Blood tests could identify people with AFib at risk for 'breakthrough' stroke

By Laura Williamson, American Heart Association News

Carol Yepes/Moment via Getty Imagess
(Carol Yepes/Moment via Getty Images)

Looking at specific substances in the blood of people with atrial fibrillation, a type of irregular heartbeat, could help identify who's at risk for a stroke despite taking blood-thinning medication to prevent one, new research suggests.

The researchers found biomarkers in the blood that reflect heart strain, inflammation and clotting raised stroke risk in people with AFib who are on blood thinners. The findings were presented Thursday at the American Heart Association's Epidemiology, Prevention, Lifestyle and Cardiometabolic Health conference in Chicago.

AFib is a common type of arrhythmia in which the heart's two upper chambers quiver instead of fully contracting, interfering with their ability to pump blood to the heart's lower chambers. Blood left behind may pool and clot, raising the risk for a stroke.
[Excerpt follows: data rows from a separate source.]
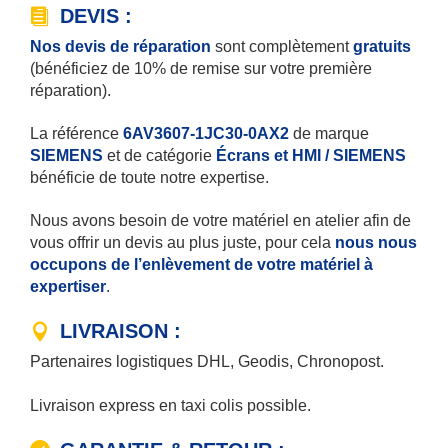
DEVIS :
Nos devis de réparation
sont complètement
gratuits
(bénéficiez de 10% de remise sur votre première
réparation).
La référence
6AV3607-1JC30-0AX2
de marque
SIEMENS
et de catégorie
Écrans et HMI / SIEMENS
bénéficie de toute notre expertise.
Nous avons besoin de votre matériel en atelier afin de
vous offrir un devis au plus juste, pour cela
nous nous
occupons de l’enlèvement de votre matériel à
expertiser
.
LIVRAISON :
Partenaires logistiques DHL, Geodis, Chronopost.
Livraison express en taxi colis possible.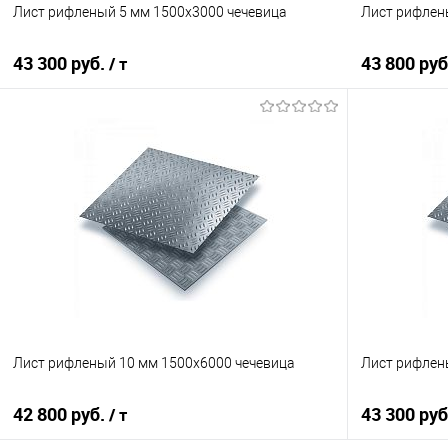
Лист рифленый 5 мм 1500х3000 чечевица
Лист рифлен
43 300 руб.
43 800 ру
/ т
В корзину
Купить в 1 клик
Сравнение
Купить в 1
В избранное
Под заказ
В избранно
Лист рифленый 10 мм 1500х6000 чечевица
Лист рифлен
42 800 руб.
43 300 ру
/ т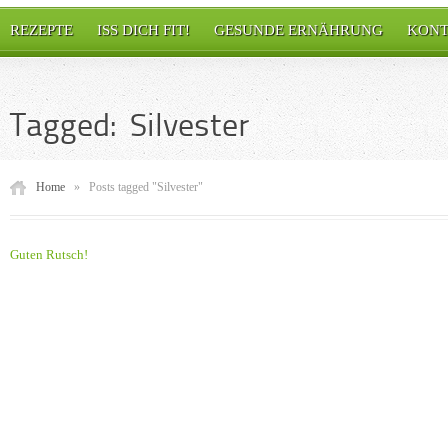
REZEPTE
ISS DICH FIT!
GESUNDE ERNÄHRUNG
KONT
Tagged: Silvester
Home
»
Posts tagged "Silvester"
Guten Rutsch!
To prevent clots, people with AFib are often prescribed blood thinners, including anticoagulant and antiplatelet medications.

But the treatment doesn't always work. Some people on blood thinners have what are called breakthrough strokes, said Dr. Samuel Short, the study's lead researcher and an internal medicine resident at the University of North Carolina in Chapel Hill.

"We wanted to find out if, among people already taking blood thinners, blood tests could be used to predict who might have a stroke," Short said. If so, it could help researchers pinpoint which people with AFib might benefit from additional treatment.

Short and his team used blood tests to measure levels of nine biomarkers previously shown to be associated with risk of strokes caused by clots, known as ischemic strokes. Among 713 people with AFib who were taking blood-thinning medications, 9% (67 people) had their first ischemic stroke over 12 years of follow-up.

Elevated levels of four biomarkers involved in heart strain, inflammation and blood clotting were associated with higher stroke risk.

The findings are considered preliminary until full results are published in a peer-reviewed journal.

Because blood clots might form more easily in people with higher levels of these biomarkers, Short said that being able to identify people at highest risk for a breakthrough stroke "is the first step in understanding what else might need to be done for that patient."

The next step is to look at how additional medications or procedures could help this group of people, he said.

For some AFib patients on blood thinners, breakthrough strokes might happen because they aren't taking their medications as prescribed or the drugs are ineffective, said Dr. Uma Srivatsa, director of arrhythmia services at UC Davis Health in California.

Higher biomarkers "would help us to be more diligent in monitoring these patients and to identify alternative treatment options," said Srivatsa, who was not involved in the new study. "There are a lot of unknowns out there, but anything that helps us identify who is at risk is useful."